**Prompt**. Exactly the lines below from the line with "die erforderlichen Angaben" through the line with "Pure Royal 15ml" must make up the answer, both ends included and pictures left out.

**Data for review**.
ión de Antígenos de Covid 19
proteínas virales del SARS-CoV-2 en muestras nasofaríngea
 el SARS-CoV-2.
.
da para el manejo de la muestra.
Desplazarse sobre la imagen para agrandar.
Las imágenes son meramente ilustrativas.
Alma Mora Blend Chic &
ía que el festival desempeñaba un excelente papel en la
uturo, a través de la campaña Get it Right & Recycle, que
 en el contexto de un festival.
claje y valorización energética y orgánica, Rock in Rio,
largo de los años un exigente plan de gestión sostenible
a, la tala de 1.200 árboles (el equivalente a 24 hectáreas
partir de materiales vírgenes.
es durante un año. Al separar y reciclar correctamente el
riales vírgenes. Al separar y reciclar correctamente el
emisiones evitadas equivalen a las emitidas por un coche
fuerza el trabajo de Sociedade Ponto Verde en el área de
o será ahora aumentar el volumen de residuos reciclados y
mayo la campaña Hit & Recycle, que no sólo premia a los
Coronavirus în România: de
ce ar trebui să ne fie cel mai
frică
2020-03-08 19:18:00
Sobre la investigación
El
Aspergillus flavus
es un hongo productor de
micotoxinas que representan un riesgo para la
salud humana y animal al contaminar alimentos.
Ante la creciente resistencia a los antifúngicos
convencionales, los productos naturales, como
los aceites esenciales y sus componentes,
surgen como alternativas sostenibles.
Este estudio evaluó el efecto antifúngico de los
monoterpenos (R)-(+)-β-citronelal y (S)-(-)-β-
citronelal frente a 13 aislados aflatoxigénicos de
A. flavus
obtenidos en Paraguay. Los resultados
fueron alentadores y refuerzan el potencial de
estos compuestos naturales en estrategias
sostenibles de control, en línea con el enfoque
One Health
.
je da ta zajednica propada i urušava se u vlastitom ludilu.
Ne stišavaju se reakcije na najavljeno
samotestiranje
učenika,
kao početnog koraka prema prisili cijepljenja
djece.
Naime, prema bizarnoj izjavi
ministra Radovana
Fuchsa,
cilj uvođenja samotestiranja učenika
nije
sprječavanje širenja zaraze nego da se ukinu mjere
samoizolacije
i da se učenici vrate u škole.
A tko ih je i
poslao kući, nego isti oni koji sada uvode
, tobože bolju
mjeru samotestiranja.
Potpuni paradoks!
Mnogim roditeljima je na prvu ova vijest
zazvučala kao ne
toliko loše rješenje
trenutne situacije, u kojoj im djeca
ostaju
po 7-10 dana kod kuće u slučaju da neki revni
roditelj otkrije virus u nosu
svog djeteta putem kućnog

--

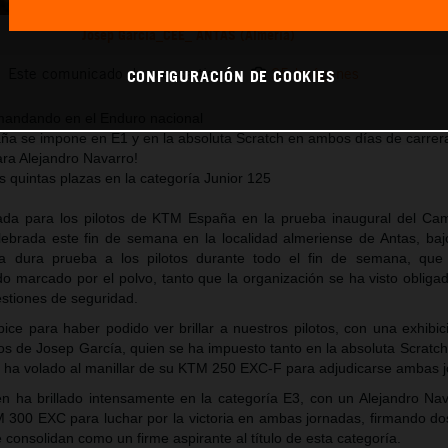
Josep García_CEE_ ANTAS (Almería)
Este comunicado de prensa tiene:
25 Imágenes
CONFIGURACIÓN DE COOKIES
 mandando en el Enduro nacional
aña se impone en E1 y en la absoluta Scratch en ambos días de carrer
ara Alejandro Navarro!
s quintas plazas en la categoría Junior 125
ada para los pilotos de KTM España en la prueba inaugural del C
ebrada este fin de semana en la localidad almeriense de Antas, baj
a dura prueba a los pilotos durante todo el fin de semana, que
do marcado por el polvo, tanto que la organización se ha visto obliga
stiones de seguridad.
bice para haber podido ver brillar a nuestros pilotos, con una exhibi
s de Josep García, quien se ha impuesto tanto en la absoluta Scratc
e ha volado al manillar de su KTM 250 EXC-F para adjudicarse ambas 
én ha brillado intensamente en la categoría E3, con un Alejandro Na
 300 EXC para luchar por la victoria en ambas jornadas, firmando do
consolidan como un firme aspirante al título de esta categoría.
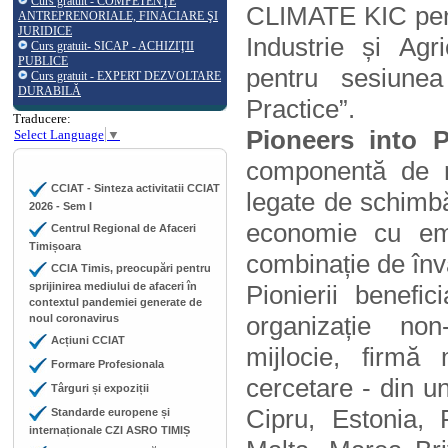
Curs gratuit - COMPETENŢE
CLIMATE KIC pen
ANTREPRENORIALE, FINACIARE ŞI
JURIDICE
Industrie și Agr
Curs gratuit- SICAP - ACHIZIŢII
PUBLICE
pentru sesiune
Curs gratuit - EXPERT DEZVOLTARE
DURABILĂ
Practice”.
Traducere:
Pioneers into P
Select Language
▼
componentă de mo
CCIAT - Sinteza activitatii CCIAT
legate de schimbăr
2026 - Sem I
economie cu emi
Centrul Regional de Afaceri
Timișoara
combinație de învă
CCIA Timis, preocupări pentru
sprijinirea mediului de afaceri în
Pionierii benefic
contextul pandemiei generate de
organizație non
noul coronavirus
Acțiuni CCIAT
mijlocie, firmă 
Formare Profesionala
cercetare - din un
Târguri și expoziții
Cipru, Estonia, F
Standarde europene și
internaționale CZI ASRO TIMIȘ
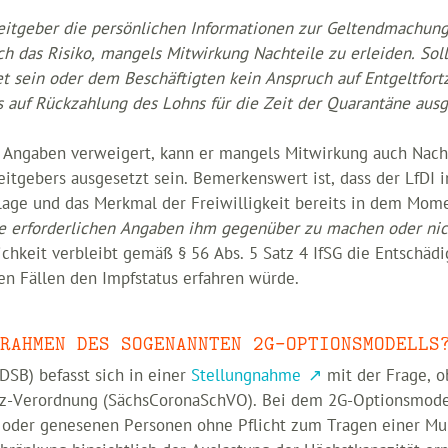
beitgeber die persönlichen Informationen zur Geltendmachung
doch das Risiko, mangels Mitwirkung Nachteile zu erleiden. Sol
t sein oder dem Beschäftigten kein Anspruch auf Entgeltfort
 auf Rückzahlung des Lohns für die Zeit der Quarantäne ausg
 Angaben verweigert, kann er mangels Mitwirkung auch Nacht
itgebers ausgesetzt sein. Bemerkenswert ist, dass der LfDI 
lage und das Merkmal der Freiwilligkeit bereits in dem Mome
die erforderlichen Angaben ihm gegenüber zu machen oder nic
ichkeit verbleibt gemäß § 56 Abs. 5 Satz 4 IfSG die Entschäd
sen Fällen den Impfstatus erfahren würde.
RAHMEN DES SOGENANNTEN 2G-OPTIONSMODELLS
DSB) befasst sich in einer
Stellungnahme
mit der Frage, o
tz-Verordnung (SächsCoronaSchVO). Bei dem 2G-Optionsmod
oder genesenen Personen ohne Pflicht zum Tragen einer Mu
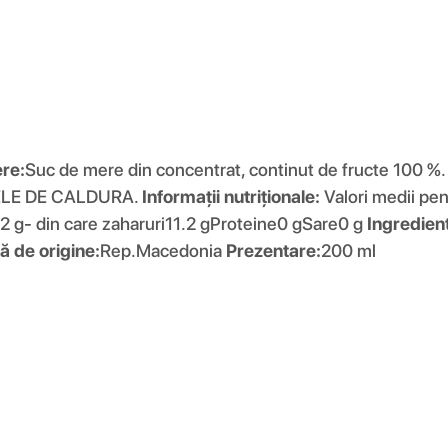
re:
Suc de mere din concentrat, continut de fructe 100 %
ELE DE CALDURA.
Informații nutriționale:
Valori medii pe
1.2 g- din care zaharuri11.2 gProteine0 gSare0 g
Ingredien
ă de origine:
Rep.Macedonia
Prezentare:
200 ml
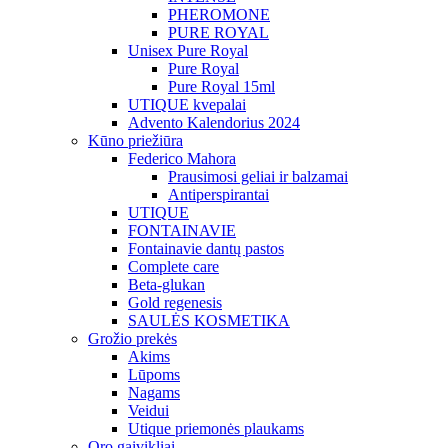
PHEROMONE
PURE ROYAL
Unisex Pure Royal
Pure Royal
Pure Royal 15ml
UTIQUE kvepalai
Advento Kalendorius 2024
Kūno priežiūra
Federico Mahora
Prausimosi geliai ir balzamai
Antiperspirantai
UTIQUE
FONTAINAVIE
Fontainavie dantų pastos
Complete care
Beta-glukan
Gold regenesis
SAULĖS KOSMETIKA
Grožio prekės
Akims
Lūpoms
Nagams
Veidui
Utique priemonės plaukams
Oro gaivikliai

**Completed task**.
die erforderlichen Angaben ihm gegenüber zu machen oder nic
ichkeit verbleibt gemäß § 56 Abs. 5 Satz 4 IfSG die Entschäd
sen Fällen den Impfstatus erfahren würde.
RAHMEN DES SOGENANNTEN 2G-OPTIONSMODELLS
DSB) befasst sich in einer
Stellungnahme
mit der Frage, o
tz-Verordnung (SächsCoronaSchVO). Bei dem 2G-Optionsmod
oder genesenen Personen ohne Pflicht zum Tragen einer Mu
re:
Suc de mere din concentrat, continut de fructe 100 %
ELE DE CALDURA.
Informații nutriționale:
Valori medii pe
1.2 g- din care zaharuri11.2 gProteine0 gSare0 g
Ingredien
ă de origine:
Rep.Macedonia
Prezentare:
200 ml
PHEROMONE
PURE ROYAL
Unisex Pure Royal
Pure Royal
Pure Royal 15ml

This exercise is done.